- Born: September 1988 (age 37) Pizarro, Chocó, Colombia
- Convictions: Murder x1 Rape x2
- Criminal penalty: 36 years imprisonment

Details
- Victims: 2–4
- Span of crimes: Unknown–2017
- Country: Colombia
- States: Valle del Cauca, Santander, possibly Bogotá
- Date apprehended: 2017
- Imprisoned at: Villahermosa Prison, Cali

= Harlis Alexis Murillo Moreno =

Colombian sex offender, murderer and suspected serial killer

Harlis Alexis Murillo Moreno (born September 1988) is a Colombian sex offender, murderer and suspected serial killer. According to the investigating authorities, Murillo Moreno is responsible for four murders and several sexual assaults perpetrated against the female population.

Harlis was convicted for the murder of physiotherapist Stephanie Andrea Ramírez Narváez in Cali, which occurred on June 4, 2017. In addition, he is suspected of three more murders: of Yuliana Gómez Quejada (July 1, 2017, in Bucaramanga), and another two murders in Bogotá, for which there is no available information.

== Crimes ==
At present, Murillo Moreno has been convicted solely for the murder of physiotherapist Stephanie Andrea Ramírez Narváez, which occurred in her Cali apartment on June 4, 2017. After failing to attend a meet-up with a patient, her body was found wrapped up in a mattress cover, in the recreational area of a residential complex. According to the National Institute of Legal Medicine and Forensic Sciences, the woman had been sexually assaulted and physically abused with a foreign object. Her death was ruled to be from asphyxiation.

The other known murder committed by him occurred between June and July 2017, at the Morgan Hotel in central Bucaramanga. At that time, 27-year-old Yuliana Gómez Quejada's body was found with signs of asphyxiation, much like Ramírez Narváez's injuries. The judicial authorities were able to determine that the murderer, whose suspicious behavior first alerted the staff members, was indeed Murillo Moreno, via checking the hotel's security cameras.

Finally, Colombian authorities have also accused him of perpetrating another two killings in Bogotá.

=== Sex crimes ===
In addition to the murders, Murillo Moreno also committed several sexual assaults. In his criminal record, there are several convictions for sexual abuse, including one committed against a minor.

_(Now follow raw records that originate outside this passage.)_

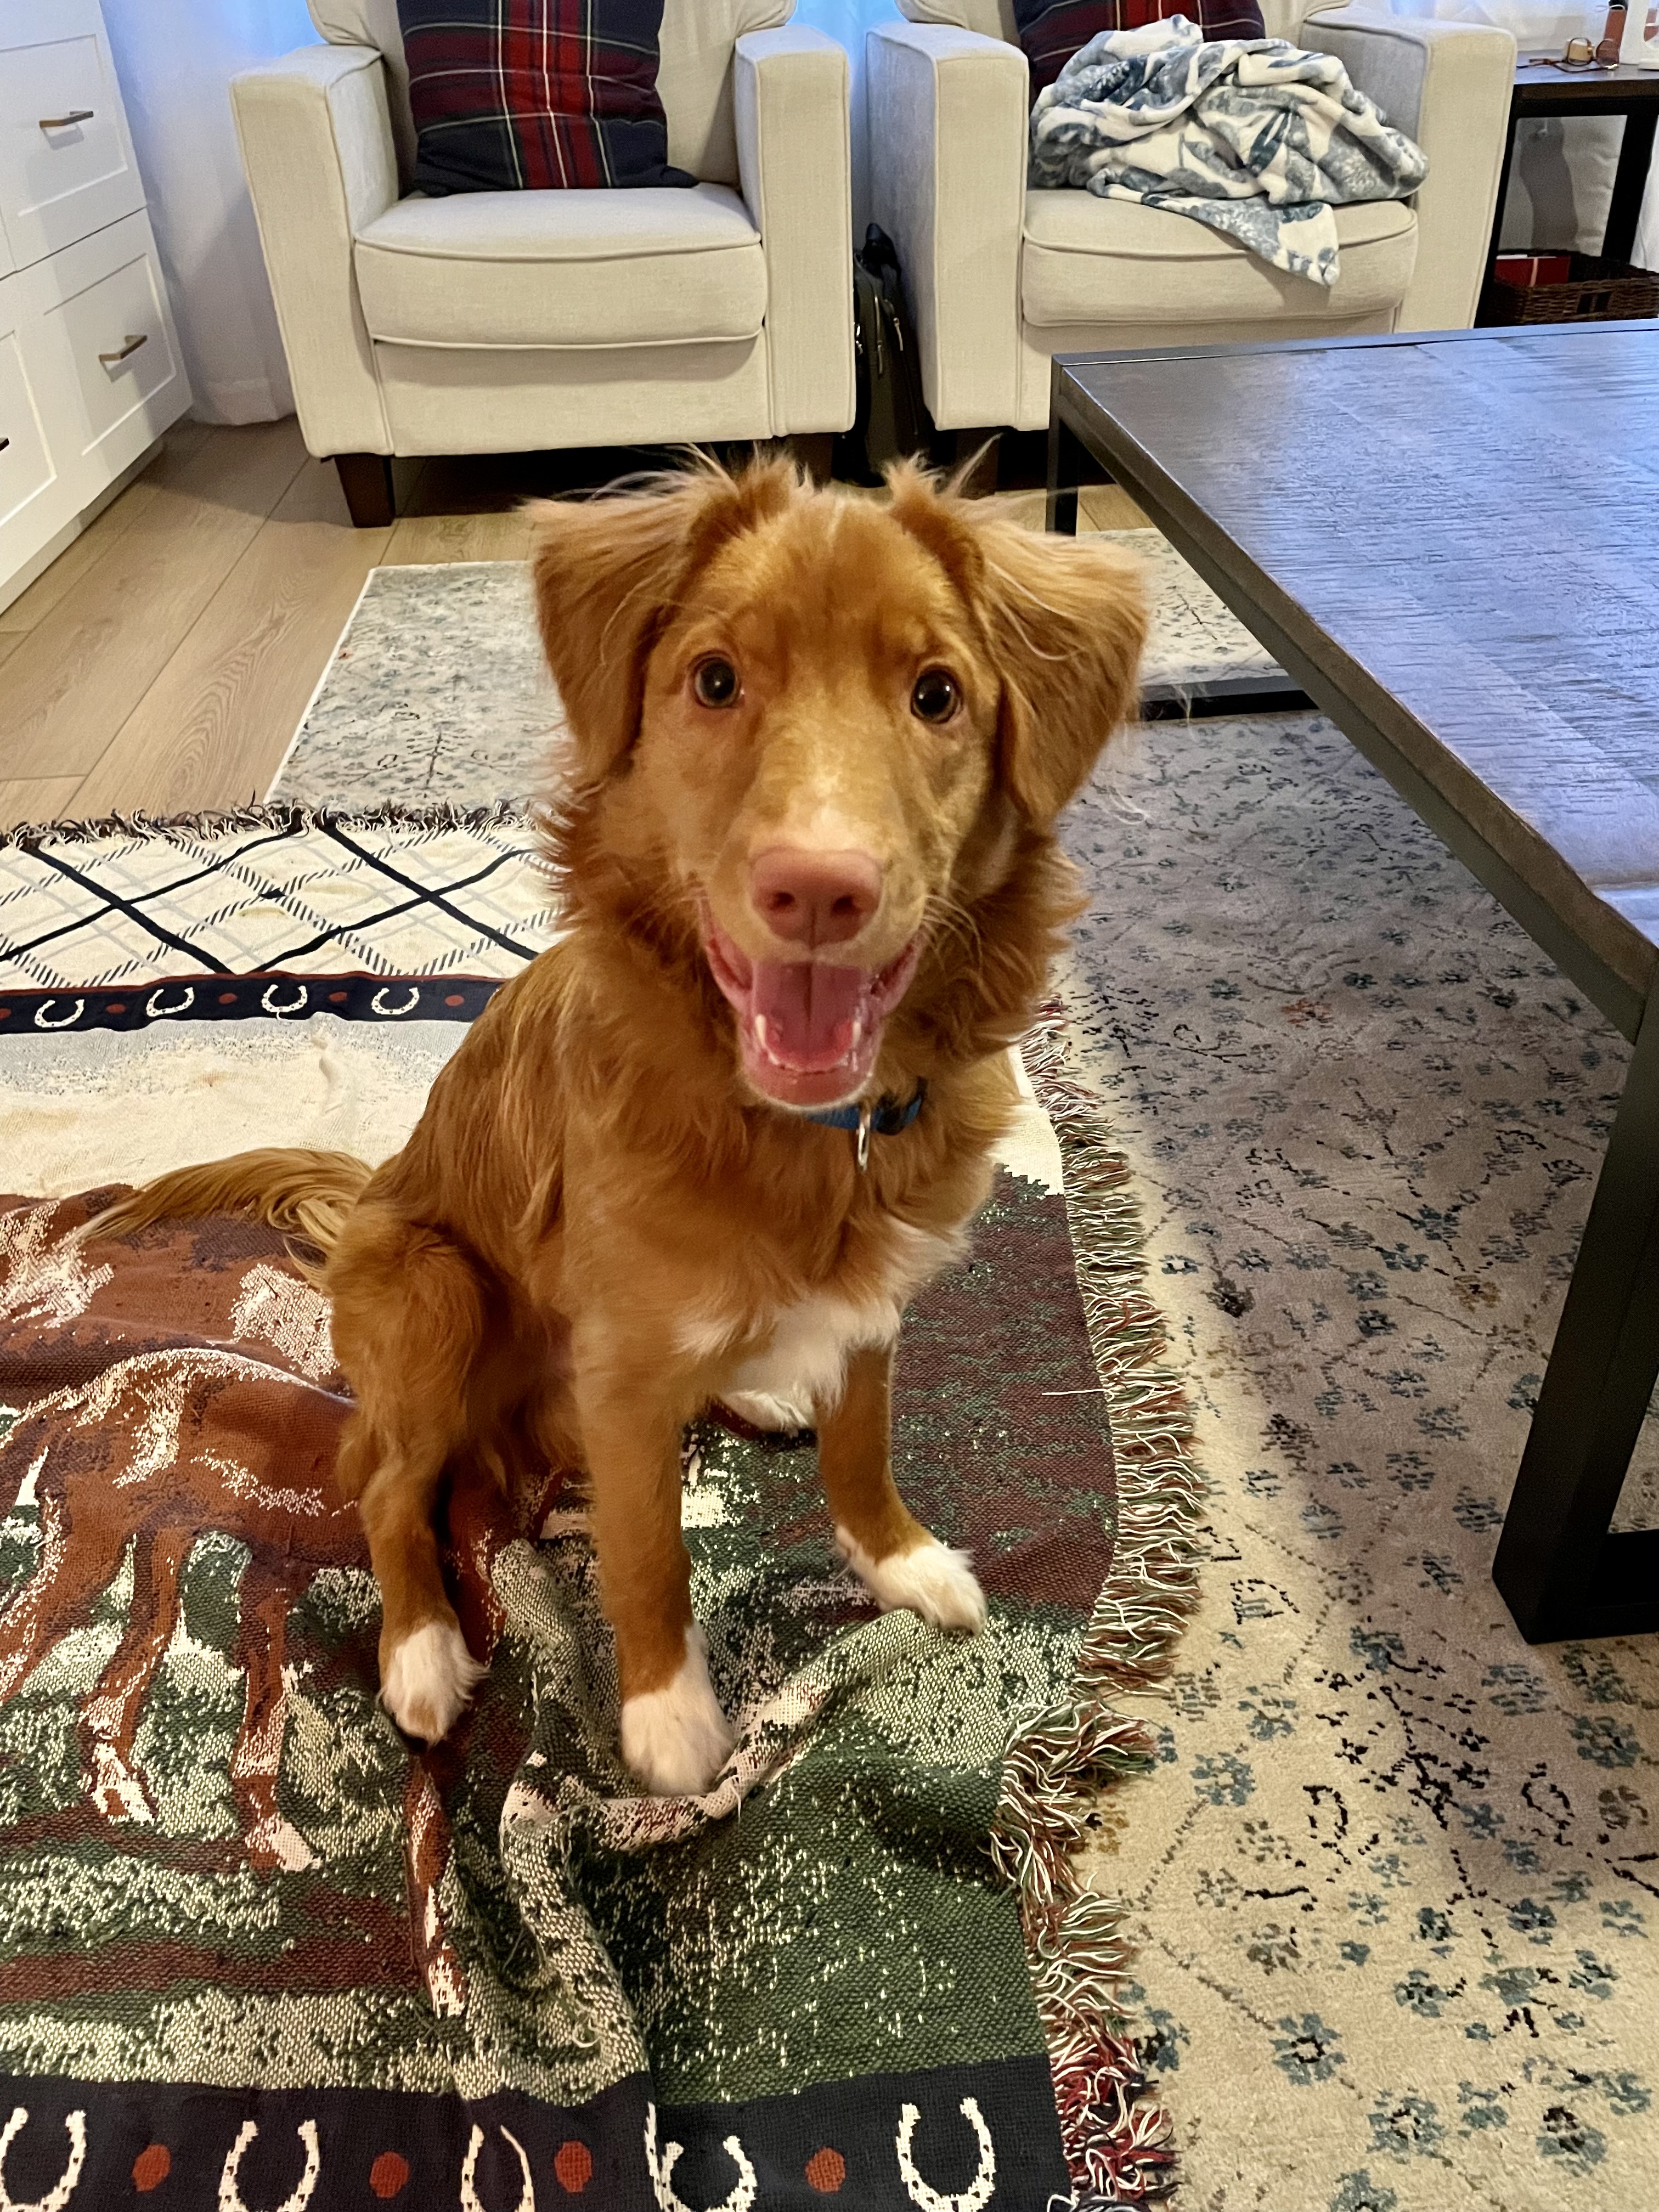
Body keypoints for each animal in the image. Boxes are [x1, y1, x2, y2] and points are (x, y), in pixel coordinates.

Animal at [94, 459, 1145, 1797]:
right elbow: (649, 1551)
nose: (819, 889)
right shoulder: (626, 1376)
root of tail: (366, 1194)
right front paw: (666, 1718)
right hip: (434, 1291)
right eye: (715, 680)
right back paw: (421, 1648)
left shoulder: (871, 1305)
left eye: (936, 695)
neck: (800, 1130)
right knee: (384, 1484)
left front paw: (899, 1559)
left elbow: (863, 1448)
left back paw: (764, 1394)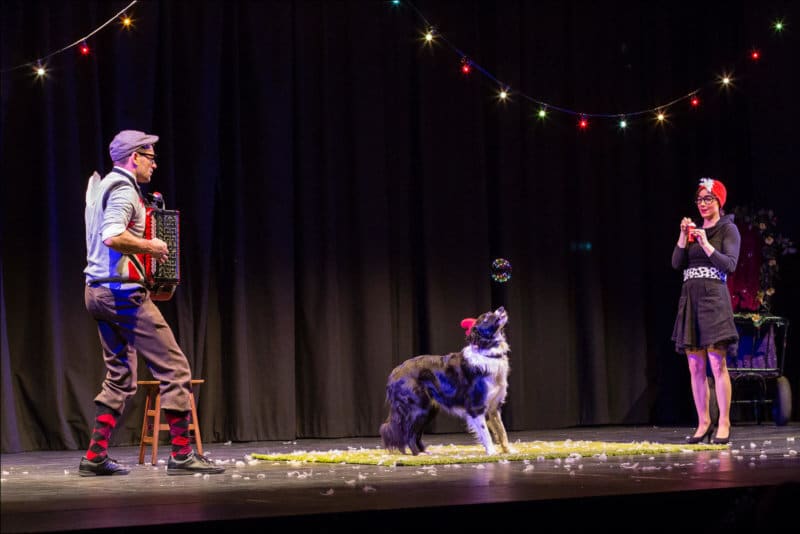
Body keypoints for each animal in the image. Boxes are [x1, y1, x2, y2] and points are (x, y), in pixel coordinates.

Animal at [382, 310, 512, 456]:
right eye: (486, 317)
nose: (501, 308)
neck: (487, 353)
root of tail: (394, 373)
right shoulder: (476, 407)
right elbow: (486, 433)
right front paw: (492, 452)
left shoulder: (494, 407)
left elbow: (502, 431)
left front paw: (509, 451)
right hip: (418, 408)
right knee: (409, 434)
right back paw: (418, 454)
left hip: (429, 410)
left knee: (417, 434)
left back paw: (426, 452)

He is believed to have committed one of the attacks in 2007, after being reported for raping a child. At that time, he was detained in Bogotá by the Attorney General's Office and charged, but acquitted and released the following year.

In April 2018, eight years later, Harlis was denounced once again for rape, this time against a married woman in Bogotá, from whom he had rented a room. On August 29, he was accused of yet another rape in the capital, this time against a woman whom he had befriended fifteen days before.

== Capture ==
He was finally captured in Aguachica, Cesar, while posing as a Panamanian national passing through the country, following a special sting operation by the Colombian authorities. For the femicide of Stephanie Andrea Ramírez Narváez, he was sentenced to 36 years imprisonment.

He is detained at the Villahermosa Prison, in Cali.